Preheat the oven to 450˚.

  1. Sift the flour into a big bowl, knead the butter into it, dig a well in the center of the mix, pour in the yeast solution, then the egg followed by just enough tepid water (again, take care not to kill the yeast) to form a stiff batter.
  2. Beat the batter with the hook of a countertop KitchenAid if you have one, or a wooden spoon (laborious) if you do not, until the batter forms a uniform, elastic dough.
  3. Mix the fruit into the dough into the greased pan, cover it with a cloth and leave it to rise in a warmish spot until it doubles in size, usually in about an hour.
  4. Bake the brack for 5 minutes, reduce the heat to 350 and bake it for about 45 more minutes.
  5. Brush the sugar solution over the brack and return it to the oven for a few seconds so the solution sets.

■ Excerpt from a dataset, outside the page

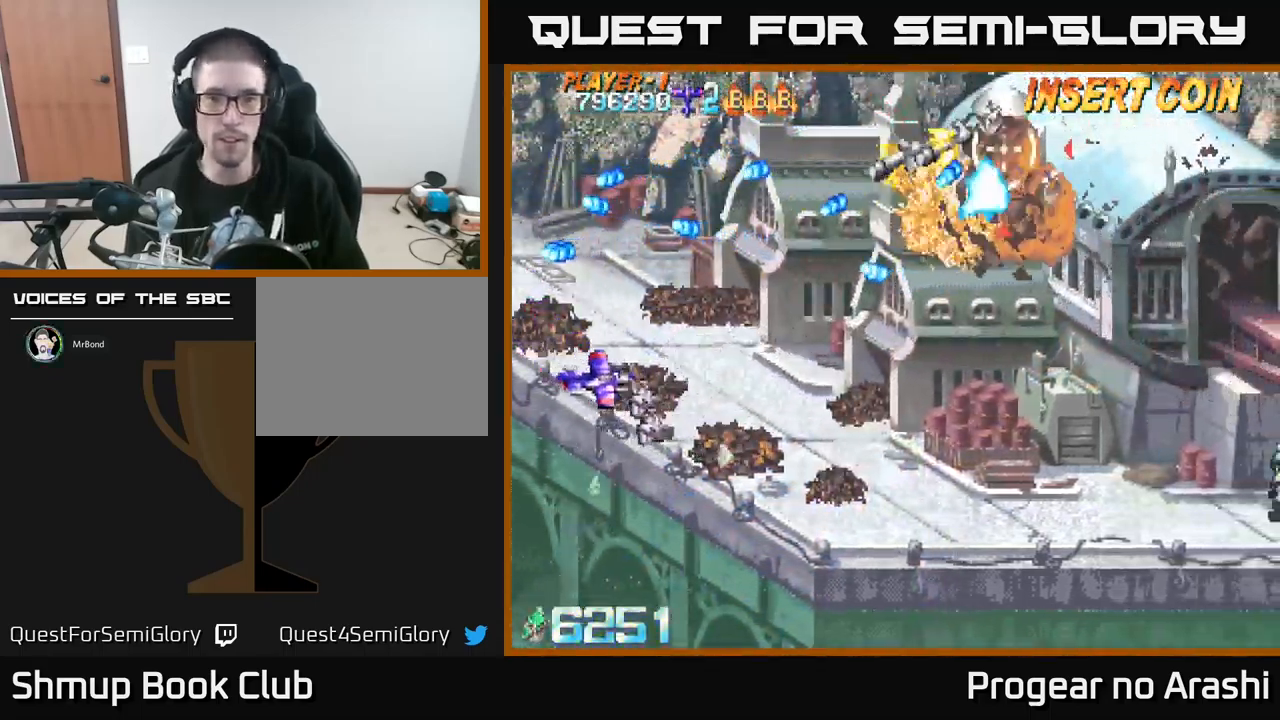
{"buttons": ["DPAD_DOWN", "DPAD_RIGHT"], "left_stick": "center", "events": [[200, "DPAD_DOWN", "up"], [500, "DPAD_DOWN", "down"]]}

-All in the Cooking, forever frugal, omits the spice and calls for margarine instead of butter. It will make a good brack but it is not healthy.

-Nor did the readers of the book when it appeared in the Ireland of 1946 have access to countertop mixers, so the spoon was their only option. All in figures it would require seven minutes to beat the batter into dough, but that sounds like false precision to us.

-A number of modern recipes substitute marmalade or citrus zest for the candied peel but we like the Old School version.

-If you like, use a mix of currants, and black and golden raisins.

-The brack will be a little richer if you mix the yeast with milk; some recipes call for tea.

-Barm brack is derived from the Gaelic for ‘speckled cake.’ It is excellent hot or cold smeared with good butter, and accompanied by a pint of porter or ball of malt.